Contrary to the Muddy Waters report, Digit was profitable in 2021 under IFRS. As disclosed on Digit's website where they provide a reconciliation to Indian GAAP, Digit also was profitable, reporting net income of $30,600,000 for the 12 months ended March 31, 2023, and for the 9 months ended December 31, 'twenty three, of $38,200,000 2nd, valuations. I commented on our robust process for Level 3 private investments as demonstrated with Digit, and similar processes are followed to support carrying values of our investments in associates and goodwill and intangibles recorded on our consolidated subsidiaries. Fairfax prepares value in use or discounted cash flow models that include cash flow projections obtained directly from management of the operating companies. We then collaborate the results with models by factoring in market metrics and compare where applicable to market transactions and peer comparables.

....

Job 1 - Copy the passage on Digit's profitability and Fairfax's valuation process word for word.
The passage and the records that follow have nothing to do with each other.

Entries shown -
....

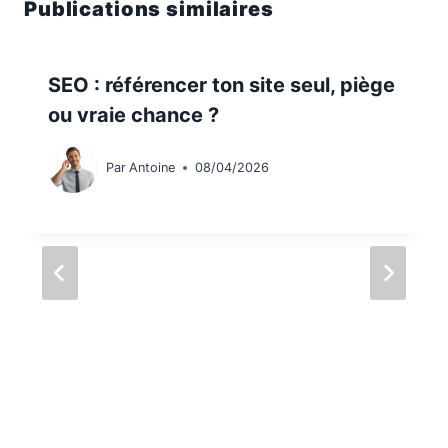
Publications similaires
SEO : référencer ton site seul, piège
ou vraie chance ?
Par
Antoine
08/04/2026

....

Job 2 - Reproduce every line of the records exactly, leaving out the pictures.

Exercise answer 1 -
Contrary to the Muddy Waters report, Digit was profitable in 2021 under IFRS. As disclosed on Digit's website where they provide a reconciliation to Indian GAAP, Digit also was profitable, reporting net income of $30,600,000 for the 12 months ended March 31, 2023, and for the 9 months ended December 31, 'twenty three, of $38,200,000 2nd, valuations. I commented on our robust process for Level 3 private investments as demonstrated with Digit, and similar processes are followed to support carrying values of our investments in associates and goodwill and intangibles recorded on our consolidated subsidiaries. Fairfax prepares value in use or discounted cash flow models that include cash flow projections obtained directly from management of the operating companies. We then collaborate the results with models by factoring in market metrics and compare where applicable to market transactions and peer comparables.

Exercise answer 2 -
Publications similaires
SEO : référencer ton site seul, piège
ou vraie chance ?
Par
Antoine
08/04/2026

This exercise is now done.